A couple of years ago I would have objected, but not anymore. They’re a bunch of semi-educated morons, unable to learn a thing. They’ll try to make one on their own, botch it, and come back to me because they needed my expertise. I’m the only one who knows how to manufacture these highly explosive and incendiary pellets. They’re called milenite and they’re used to make fire bombs. They’re one of the favors for which I am indebted to Abu Ayman, who taught me the process. I left the room flicking my prayer beads. One of the acolytes invited me to perform ablutions. I tapped my chest twice, signaling that I’d already done mine.
Our assignment, this time, was to plant the bomb directly in front of the main door of the Cairo Security Directorate, but we knew from our surveillance work that this would be impossible because it was so heavily guarded and because there were dozens of plainclothesmen mingling with pedestrians in the vicinity. When Hamza finished assembling the bomb, I proposed an alternative plan and watched their eyes pop out of their sockets in admiration.

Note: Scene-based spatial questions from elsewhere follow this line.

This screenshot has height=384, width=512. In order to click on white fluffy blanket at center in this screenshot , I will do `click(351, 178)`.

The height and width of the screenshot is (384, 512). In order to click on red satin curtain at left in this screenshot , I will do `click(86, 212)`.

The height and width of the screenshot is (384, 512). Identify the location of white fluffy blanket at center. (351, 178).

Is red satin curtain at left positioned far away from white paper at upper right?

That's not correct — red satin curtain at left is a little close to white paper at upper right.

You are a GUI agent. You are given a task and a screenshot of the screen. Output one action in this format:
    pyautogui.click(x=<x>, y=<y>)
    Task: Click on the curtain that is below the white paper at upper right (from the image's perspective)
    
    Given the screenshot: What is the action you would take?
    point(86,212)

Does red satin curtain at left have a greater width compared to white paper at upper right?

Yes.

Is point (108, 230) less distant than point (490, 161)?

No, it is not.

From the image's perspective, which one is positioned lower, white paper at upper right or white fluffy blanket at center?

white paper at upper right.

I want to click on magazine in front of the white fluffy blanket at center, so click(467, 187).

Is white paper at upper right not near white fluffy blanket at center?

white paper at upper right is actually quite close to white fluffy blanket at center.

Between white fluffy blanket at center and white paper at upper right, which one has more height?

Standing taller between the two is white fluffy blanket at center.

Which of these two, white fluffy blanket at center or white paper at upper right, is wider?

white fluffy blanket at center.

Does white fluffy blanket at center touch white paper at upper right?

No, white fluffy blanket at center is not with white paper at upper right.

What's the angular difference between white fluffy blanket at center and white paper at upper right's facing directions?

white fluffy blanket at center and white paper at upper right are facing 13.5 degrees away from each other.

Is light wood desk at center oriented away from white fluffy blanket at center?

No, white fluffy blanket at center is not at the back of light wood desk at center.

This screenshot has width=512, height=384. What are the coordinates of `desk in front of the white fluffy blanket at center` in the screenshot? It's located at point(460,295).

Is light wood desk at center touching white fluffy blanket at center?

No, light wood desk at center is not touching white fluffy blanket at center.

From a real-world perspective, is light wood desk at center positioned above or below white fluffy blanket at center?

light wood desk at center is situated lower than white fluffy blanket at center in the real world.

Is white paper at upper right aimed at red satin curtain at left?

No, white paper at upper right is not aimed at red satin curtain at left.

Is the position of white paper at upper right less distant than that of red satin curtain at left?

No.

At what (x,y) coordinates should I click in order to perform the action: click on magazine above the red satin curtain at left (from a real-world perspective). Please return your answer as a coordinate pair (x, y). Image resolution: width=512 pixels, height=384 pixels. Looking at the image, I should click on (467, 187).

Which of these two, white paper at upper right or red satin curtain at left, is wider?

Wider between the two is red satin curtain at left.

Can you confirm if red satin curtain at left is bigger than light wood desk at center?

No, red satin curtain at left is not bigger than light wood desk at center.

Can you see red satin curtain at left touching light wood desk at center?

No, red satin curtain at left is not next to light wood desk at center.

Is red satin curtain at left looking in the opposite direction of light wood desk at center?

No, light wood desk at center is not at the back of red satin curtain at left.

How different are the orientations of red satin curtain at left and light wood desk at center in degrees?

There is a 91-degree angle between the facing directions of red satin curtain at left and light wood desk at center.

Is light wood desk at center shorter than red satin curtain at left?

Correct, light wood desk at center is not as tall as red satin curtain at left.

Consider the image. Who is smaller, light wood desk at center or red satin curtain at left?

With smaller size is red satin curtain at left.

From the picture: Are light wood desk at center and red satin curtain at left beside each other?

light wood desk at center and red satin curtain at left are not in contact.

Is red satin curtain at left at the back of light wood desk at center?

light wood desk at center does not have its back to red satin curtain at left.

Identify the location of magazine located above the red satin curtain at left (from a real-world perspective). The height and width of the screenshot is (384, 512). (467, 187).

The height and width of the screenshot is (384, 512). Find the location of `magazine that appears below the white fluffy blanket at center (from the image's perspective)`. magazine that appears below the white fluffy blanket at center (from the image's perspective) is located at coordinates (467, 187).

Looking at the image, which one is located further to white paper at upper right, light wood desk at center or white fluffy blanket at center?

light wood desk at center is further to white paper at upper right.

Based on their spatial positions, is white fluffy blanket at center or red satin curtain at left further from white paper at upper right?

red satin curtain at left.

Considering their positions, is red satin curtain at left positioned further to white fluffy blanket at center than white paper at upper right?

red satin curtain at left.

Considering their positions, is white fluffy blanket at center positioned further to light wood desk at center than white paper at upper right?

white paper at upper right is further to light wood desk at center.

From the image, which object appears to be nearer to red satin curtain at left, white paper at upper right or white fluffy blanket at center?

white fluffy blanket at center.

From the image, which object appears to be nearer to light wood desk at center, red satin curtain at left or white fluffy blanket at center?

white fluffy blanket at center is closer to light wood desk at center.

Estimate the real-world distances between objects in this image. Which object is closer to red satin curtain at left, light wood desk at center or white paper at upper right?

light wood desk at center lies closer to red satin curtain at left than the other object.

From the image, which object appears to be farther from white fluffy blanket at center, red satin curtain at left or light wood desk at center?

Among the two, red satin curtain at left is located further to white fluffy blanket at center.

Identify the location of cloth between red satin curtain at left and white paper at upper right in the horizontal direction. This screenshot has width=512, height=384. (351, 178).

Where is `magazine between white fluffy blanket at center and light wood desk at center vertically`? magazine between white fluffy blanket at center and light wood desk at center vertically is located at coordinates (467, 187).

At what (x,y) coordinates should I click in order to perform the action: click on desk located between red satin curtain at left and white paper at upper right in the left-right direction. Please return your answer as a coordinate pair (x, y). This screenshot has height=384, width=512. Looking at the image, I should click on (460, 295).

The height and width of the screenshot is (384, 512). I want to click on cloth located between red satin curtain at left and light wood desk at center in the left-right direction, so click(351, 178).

They carried out my suggestion to the letter. We attached the bomb to an old stolen car, after changing its license plates. Hamza drove it to the Islamic Art Museum directly opposite the Security Directorate, parked it, and left. The rest of the plan depended on the Interior Ministry, because they would be the ones who would move the bomb into the interior of the building. From our surveillance work, I’d learned that there was a small garage behind the building. It belonged to the traffic authority. It was where they towed cars for violating parking regulations and where they kept them until the owners paid the required fines. As I’d anticipated, the tow truck came rumbling along after about a quarter of an hour, lifted the front end of the car, and towed it toward the garage. But Thanks to Hamza’s ineptness—he’d miscalculated the ratio of gunpowder and nails to the milenite pellets—the explosion didn’t cause anywhere near the impact it should have. The radius was relatively small, and instead of hitting the building its force was directed outward, toward the street in front of the garage entrance. So no one was killed, only a few cars were burned, and a few dozen police and security soldiers were injured from glass shards or burns. But to every cloud there’s a silver lining: this incident gave me a great inspiration.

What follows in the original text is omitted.